• **WHAT TO DO**
The entries below contain a line with "Figure 2: Network" and a line with "Figure 6. The". Retype exactly everything from the first down to the second, both included, and nothing else.
- - -
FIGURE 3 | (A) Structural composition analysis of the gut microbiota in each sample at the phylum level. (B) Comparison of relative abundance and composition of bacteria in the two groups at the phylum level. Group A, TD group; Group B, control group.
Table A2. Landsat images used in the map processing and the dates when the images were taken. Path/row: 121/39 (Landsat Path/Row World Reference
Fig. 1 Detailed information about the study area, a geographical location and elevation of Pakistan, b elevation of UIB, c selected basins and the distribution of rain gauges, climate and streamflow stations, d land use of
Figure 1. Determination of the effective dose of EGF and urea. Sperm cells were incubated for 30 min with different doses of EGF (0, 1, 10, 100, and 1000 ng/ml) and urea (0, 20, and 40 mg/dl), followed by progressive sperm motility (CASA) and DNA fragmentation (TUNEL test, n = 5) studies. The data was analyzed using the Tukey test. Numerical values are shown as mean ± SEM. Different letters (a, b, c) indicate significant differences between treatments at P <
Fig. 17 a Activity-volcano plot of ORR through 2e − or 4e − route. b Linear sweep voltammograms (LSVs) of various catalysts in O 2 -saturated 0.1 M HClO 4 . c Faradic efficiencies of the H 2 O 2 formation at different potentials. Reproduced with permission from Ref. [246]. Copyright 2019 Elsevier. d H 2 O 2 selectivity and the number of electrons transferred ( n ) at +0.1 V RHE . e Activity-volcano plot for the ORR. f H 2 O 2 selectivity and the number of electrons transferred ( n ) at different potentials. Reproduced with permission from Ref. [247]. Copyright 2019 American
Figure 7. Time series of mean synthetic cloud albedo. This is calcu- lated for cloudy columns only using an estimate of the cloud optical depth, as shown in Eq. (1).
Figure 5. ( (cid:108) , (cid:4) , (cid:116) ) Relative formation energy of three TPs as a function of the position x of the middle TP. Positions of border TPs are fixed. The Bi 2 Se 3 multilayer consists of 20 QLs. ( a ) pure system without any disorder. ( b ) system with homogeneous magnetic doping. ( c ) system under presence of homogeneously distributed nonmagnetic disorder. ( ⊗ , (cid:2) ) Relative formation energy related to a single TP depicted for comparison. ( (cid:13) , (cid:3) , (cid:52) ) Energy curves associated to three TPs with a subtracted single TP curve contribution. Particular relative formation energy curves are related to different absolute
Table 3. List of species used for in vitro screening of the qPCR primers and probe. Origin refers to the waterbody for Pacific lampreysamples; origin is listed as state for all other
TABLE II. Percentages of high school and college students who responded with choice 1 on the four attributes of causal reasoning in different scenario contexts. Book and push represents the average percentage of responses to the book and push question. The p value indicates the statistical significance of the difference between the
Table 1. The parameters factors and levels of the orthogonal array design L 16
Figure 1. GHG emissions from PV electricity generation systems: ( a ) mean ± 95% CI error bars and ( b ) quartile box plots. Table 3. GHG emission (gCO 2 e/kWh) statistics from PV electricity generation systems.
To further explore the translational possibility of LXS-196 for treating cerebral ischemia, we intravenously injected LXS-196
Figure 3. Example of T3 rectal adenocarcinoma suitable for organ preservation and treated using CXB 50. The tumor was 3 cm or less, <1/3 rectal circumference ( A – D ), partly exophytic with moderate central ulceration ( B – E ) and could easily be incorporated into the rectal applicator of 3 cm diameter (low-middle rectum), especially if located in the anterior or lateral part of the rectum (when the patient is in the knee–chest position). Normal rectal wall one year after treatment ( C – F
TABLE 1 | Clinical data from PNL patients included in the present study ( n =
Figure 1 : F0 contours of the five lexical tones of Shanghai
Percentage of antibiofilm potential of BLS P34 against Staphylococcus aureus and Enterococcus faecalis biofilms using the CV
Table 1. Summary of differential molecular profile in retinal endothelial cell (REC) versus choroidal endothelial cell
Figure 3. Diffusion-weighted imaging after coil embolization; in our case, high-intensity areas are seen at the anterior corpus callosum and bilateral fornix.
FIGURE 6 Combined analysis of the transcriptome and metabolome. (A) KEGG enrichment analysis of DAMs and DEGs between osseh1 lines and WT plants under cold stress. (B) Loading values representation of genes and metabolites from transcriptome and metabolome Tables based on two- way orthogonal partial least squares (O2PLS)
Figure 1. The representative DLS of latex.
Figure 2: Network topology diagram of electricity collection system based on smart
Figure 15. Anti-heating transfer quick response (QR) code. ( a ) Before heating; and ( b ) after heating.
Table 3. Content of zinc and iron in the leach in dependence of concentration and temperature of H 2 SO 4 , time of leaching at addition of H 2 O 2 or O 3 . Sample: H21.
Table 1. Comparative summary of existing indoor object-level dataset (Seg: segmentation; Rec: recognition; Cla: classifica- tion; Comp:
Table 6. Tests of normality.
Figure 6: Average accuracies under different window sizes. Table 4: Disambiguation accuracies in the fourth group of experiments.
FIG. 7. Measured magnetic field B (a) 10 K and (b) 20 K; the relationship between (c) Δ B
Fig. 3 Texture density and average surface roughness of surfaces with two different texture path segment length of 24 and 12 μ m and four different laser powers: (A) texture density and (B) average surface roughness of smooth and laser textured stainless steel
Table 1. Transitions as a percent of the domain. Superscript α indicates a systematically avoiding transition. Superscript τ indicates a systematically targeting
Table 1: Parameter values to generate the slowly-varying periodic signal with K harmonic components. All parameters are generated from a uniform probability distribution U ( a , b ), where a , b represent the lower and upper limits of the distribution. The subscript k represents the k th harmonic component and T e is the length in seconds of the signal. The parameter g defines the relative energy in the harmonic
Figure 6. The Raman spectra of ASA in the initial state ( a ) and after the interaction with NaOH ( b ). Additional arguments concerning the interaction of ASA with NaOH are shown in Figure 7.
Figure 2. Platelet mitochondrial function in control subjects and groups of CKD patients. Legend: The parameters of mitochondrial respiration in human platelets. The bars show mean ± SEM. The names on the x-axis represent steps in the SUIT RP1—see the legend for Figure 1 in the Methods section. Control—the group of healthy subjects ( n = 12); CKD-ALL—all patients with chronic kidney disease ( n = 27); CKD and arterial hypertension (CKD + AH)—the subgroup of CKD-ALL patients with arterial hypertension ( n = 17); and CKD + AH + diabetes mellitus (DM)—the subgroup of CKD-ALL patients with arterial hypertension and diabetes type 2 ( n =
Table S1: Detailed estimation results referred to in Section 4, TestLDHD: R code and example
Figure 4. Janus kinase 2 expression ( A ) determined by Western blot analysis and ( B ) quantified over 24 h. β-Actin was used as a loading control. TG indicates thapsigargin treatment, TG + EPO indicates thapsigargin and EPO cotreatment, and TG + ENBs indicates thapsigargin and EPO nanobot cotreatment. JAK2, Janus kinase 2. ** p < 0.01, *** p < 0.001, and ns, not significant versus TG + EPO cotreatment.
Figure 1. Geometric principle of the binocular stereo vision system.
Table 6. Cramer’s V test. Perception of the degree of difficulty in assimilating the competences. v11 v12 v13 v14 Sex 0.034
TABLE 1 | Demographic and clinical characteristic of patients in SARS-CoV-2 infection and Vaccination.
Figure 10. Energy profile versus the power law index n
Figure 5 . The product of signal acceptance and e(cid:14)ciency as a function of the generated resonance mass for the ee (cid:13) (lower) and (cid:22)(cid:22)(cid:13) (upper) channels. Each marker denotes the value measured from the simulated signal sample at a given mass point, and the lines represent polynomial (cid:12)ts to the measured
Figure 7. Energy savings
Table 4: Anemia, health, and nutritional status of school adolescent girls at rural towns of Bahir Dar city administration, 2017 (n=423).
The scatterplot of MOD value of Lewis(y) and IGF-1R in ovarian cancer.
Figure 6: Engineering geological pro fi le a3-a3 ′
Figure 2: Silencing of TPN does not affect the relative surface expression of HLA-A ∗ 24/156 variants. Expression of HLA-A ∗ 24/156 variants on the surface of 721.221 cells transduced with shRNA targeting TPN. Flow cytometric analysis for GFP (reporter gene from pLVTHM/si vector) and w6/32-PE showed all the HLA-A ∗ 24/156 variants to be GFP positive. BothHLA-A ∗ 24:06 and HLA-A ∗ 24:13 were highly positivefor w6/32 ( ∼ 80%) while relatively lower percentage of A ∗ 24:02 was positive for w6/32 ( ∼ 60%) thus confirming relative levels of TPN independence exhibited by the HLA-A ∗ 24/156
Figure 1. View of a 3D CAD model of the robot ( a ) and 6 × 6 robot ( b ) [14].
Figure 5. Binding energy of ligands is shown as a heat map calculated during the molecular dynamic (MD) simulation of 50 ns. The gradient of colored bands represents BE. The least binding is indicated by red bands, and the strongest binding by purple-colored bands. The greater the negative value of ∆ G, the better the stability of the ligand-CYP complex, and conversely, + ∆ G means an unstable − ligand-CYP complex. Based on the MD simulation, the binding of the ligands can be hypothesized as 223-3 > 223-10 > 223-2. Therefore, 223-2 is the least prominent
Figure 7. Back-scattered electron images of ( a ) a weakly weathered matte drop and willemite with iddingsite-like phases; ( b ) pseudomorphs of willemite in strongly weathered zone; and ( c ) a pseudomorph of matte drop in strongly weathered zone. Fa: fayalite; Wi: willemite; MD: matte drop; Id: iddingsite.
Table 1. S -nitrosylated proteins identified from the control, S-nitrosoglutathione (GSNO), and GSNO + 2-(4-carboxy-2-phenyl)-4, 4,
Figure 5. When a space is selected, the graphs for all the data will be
- - -
• **RESULT**
Figure 2: Network topology diagram of electricity collection system based on smart
Figure 15. Anti-heating transfer quick response (QR) code. ( a ) Before heating; and ( b ) after heating.
Table 3. Content of zinc and iron in the leach in dependence of concentration and temperature of H 2 SO 4 , time of leaching at addition of H 2 O 2 or O 3 . Sample: H21.
Table 1. Comparative summary of existing indoor object-level dataset (Seg: segmentation; Rec: recognition; Cla: classifica- tion; Comp:
Table 6. Tests of normality.
Figure 6: Average accuracies under different window sizes. Table 4: Disambiguation accuracies in the fourth group of experiments.
FIG. 7. Measured magnetic field B (a) 10 K and (b) 20 K; the relationship between (c) Δ B
Fig. 3 Texture density and average surface roughness of surfaces with two different texture path segment length of 24 and 12 μ m and four different laser powers: (A) texture density and (B) average surface roughness of smooth and laser textured stainless steel
Table 1. Transitions as a percent of the domain. Superscript α indicates a systematically avoiding transition. Superscript τ indicates a systematically targeting
Table 1: Parameter values to generate the slowly-varying periodic signal with K harmonic components. All parameters are generated from a uniform probability distribution U ( a , b ), where a , b represent the lower and upper limits of the distribution. The subscript k represents the k th harmonic component and T e is the length in seconds of the signal. The parameter g defines the relative energy in the harmonic
Figure 6. The Raman spectra of ASA in the initial state ( a ) and after the interaction with NaOH ( b ). Additional arguments concerning the interaction of ASA with NaOH are shown in Figure 7.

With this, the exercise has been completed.